TASK INSTRUCTIONS —
1) From the Fifties Professionals recap, write out the part that opens with the words containing "However, a 3.6%" and closes with "not yet committed.".
2) Translate this sentence from the Fifties Professionals recap into Spanish: "The audience is curious, even if not yet committed."
3) According to the Fifties Professionals recap, what rating did 21st Century Princess close at?

Fifties Professionals Episode 1-2 Recap: The Setup

This Fifties Professionals episode 1 recap and episode 2 recap covers the NIS drug conspiracy that started it all, the twist ending that revealed Bong Je-sun as the legendary Bul-gae, and the iron gate moment that brought Kang Beom-ryong roaring back.

MBC’s Friday-Saturday action comedy premiered on May 22 with a 4.4% nationwide average and peaked at 7.7%. However, episode 2 slipped to 3.6% the following night. For background on the cast and director, see our Fifties Professionals Complete Guide.

The Ratings Story: 4.4% Premiere, 3.6% Episode 2 Dip

According to Nielsen Korea, episode 1 averaged 4.4% nationwide with a metropolitan rating of 4.5% and a peak of 7.7%. Episode 2 averaged 3.6% nationwide, 3.7% metropolitan, peaking at 4.7%. Therefore, the show lost roughly 0.8 percentage points between nights.

Context: The Perfect Crown Hangover

The previous Friday-Saturday slot on MBC was held by 21st Century Princess (also known as Perfect Crown), which closed at 13.8%. Consequently, Korean media framed the 4.4% premiere as “a steady start” but also “less than half of the predecessor’s final number.” Director Han Dong-hwa publicly asked critics not to measure this show against that phenomenon, which is itself revealing.

Why the Dip Matters Less Than It Looks

However, a 3.6% Saturday rating is not catastrophic for MBC in 2026. Furthermore, the peak rating of 7.7% on episode 1 suggests viewers tuned in for specific scenes, particularly the twist ending. The audience is curious, even if not yet committed.

Collection entries —
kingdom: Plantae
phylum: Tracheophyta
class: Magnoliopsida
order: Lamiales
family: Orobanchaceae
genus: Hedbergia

THE ANSWERS —
1)
However, a 3.6% Saturday rating is not catastrophic for MBC in 2026. Furthermore, the peak rating of 7.7% on episode 1 suggests viewers tuned in for specific scenes, particularly the twist ending. The audience is curious, even if not yet committed.

2) El público siente curiosidad, aunque todavía no está comprometido.

3) 13.8%